Data items:
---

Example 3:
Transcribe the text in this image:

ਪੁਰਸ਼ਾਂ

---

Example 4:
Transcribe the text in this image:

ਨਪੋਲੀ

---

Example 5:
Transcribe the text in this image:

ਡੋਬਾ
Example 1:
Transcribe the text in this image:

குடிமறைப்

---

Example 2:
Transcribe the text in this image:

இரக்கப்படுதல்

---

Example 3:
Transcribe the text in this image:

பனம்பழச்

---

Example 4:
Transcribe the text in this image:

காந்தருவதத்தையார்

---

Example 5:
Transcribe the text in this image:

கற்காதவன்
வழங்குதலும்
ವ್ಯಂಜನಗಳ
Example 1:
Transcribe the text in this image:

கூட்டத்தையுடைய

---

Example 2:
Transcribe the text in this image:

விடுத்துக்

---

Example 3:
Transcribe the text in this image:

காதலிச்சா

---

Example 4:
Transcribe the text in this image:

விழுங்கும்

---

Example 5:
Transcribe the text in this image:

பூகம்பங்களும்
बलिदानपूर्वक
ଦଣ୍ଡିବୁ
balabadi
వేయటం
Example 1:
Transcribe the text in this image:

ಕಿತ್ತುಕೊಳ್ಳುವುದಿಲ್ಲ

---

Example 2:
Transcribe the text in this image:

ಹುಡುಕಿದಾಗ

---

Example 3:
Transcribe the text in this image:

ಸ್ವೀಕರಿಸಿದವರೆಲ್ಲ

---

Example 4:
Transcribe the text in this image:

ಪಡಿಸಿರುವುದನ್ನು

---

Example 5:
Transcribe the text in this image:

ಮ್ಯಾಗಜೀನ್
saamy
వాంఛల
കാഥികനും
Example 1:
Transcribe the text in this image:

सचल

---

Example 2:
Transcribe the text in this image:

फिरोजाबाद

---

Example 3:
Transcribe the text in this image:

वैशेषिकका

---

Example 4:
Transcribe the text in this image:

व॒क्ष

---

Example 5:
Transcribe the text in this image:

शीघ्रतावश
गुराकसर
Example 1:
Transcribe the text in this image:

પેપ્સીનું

**TASK BRIEF**
Nothing in the entries above should differ when you return them in full.

**RESPONSE TO THE EXERCISE**
---

Example 3:
Transcribe the text in this image:

ਪੁਰਸ਼ਾਂ

---

Example 4:
Transcribe the text in this image:

ਨਪੋਲੀ

---

Example 5:
Transcribe the text in this image:

ਡੋਬਾ
Example 1:
Transcribe the text in this image:

குடிமறைப்

---

Example 2:
Transcribe the text in this image:

இரக்கப்படுதல்

---

Example 3:
Transcribe the text in this image:

பனம்பழச்

---

Example 4:
Transcribe the text in this image:

காந்தருவதத்தையார்

---

Example 5:
Transcribe the text in this image:

கற்காதவன்
வழங்குதலும்
ವ್ಯಂಜನಗಳ
Example 1:
Transcribe the text in this image:

கூட்டத்தையுடைய

---

Example 2:
Transcribe the text in this image:

விடுத்துக்

---

Example 3:
Transcribe the text in this image:

காதலிச்சா

---

Example 4:
Transcribe the text in this image:

விழுங்கும்

---

Example 5:
Transcribe the text in this image:

பூகம்பங்களும்
बलिदानपूर्वक
ଦଣ୍ଡିବୁ
balabadi
వేయటం
Example 1:
Transcribe the text in this image:

ಕಿತ್ತುಕೊಳ್ಳುವುದಿಲ್ಲ

---

Example 2:
Transcribe the text in this image:

ಹುಡುಕಿದಾಗ

---

Example 3:
Transcribe the text in this image:

ಸ್ವೀಕರಿಸಿದವರೆಲ್ಲ

---

Example 4:
Transcribe the text in this image:

ಪಡಿಸಿರುವುದನ್ನು

---

Example 5:
Transcribe the text in this image:

ಮ್ಯಾಗಜೀನ್
saamy
వాంఛల
കാഥികനും
Example 1:
Transcribe the text in this image:

सचल

---

Example 2:
Transcribe the text in this image:

फिरोजाबाद

---

Example 3:
Transcribe the text in this image:

वैशेषिकका

---

Example 4:
Transcribe the text in this image:

व॒क्ष

---

Example 5:
Transcribe the text in this image:

शीघ्रतावश
गुराकसर
Example 1:
Transcribe the text in this image:

પેપ્સીનું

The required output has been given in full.